Here's a reminder that there is an artist reception this evening from 5 to 8 PM at Midland Arts, 488 Gradle Drive in Carmel. Please join us this evening, bring a friend or two, have a glass of wine and enjoy the exhibit. Remember, the Carmel International Arts Festival is this weekend. Stopping by Midland Arts to relax after attending the festival would be a perfect way to unwind.

The early reviews of the work are very positive. I look forward to sharing the photographs and answering any questions about the work.

Thursday, September 10, 2009

The Exhibit: Photographs presenting the spirit of the culture and landscape of Northern New Mexico.

Opening Saturday, September 26, 2009 in conjunction with the Carmel International Arts Festival

Opening Reception Hosted by Midland Arts: Saturday, September 26, 5 - 8 PM

Artist Reception: Sunday, October 11, 1 - 4 PM (Satch and I will be hosting this one)

Exhibit Ends: November 30, 2009

Northern New Mexico can simply mean the northern part of New Mexico, but in cultural terms it typically means the area of heavy Spanish settlement and the eight northern Indian pueblos located in the north central portion of the state.

The Spanish and Native American cultures, many times intertwined, meld with the landscape, sky and ever-changing light making Northern New Mexico an intoxicating and inspiring place.

The Spanish and Native American cultures meld with the landscape, sky and ever-changing light, making Northern New Mexico an inspiring place.

The arts are an inescapable and important element in the culture. Pueblo potters and jewelers, and Spanish carvers and weavers, are all a large part of the fabric of life. Over the years, artists from all parts of the world have made their way to Northern New Mexico. Many exceptional artists, such as Sharp, Blumenschein, Higgins, Fechin and O’Keefe made Northern New Mexico their home and not only left their indelible mark on the art world, but also helped shape the way we view, and think about, Northern New Mexico.

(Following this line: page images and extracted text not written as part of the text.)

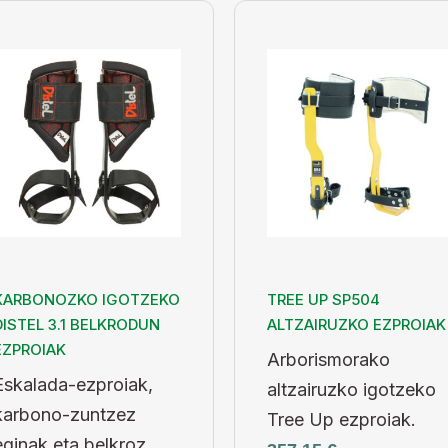
KARBONOZKO IGOTZEKO
TREE UP SP504
DISTEL 3.1 BELKRODUN
ALTZAIRUZKO EZPROIAK
EZPROIAK
Arborismorako
Eskalada-ezproiak,
altzairuzko igotzeko
karbono-zuntzez
Tree Up ezproiak.
eginak eta belkroz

Religion is an important part of day to day life in New Mexico and is the basis for the rich history of the southwestern United States and especially Northern New Mexico. The eventual conquest of the Native Americans by the Spanish resulted in Catholicism being the predominant religion of the region. But, the Catholic religion does not have a straightforward existence. The pueblo culture intertwines Catholicism with ancient Indian religious rites. One will find both Catholic churches and kivas in pueblo villages. The Penitente Brotherhood has a long history in Northern New Mexico and is still active. Morada’s dot the landscape where the Brotherhood meets to serve its community.

Northern New Mexico is rich in its cultural significance, spirituality and landscape - the oldest church in the United States is in Santa Fe, Native Americans continue to sell their wares at the Palace of the Governors, deep red light envelopes the Sangre de Cristo (Blood of Christ) mountains at sunset, evidence of miracles abound at Santuario de Chimayo, Spanish villages are tucked into the mountains on the High Road to Taos, Taos Pueblo, and on and on. Experiencing the sacred spirit found in all that embodies and forms Northern New Mexico’s history and existence will change one’s perspective on life.

Over the course of many, many years of visiting and experiencing Northern New Mexico, I made numerous photographs, some of which are in this exhibit of fine photography that presents the spirit of this captivating and fascinating place.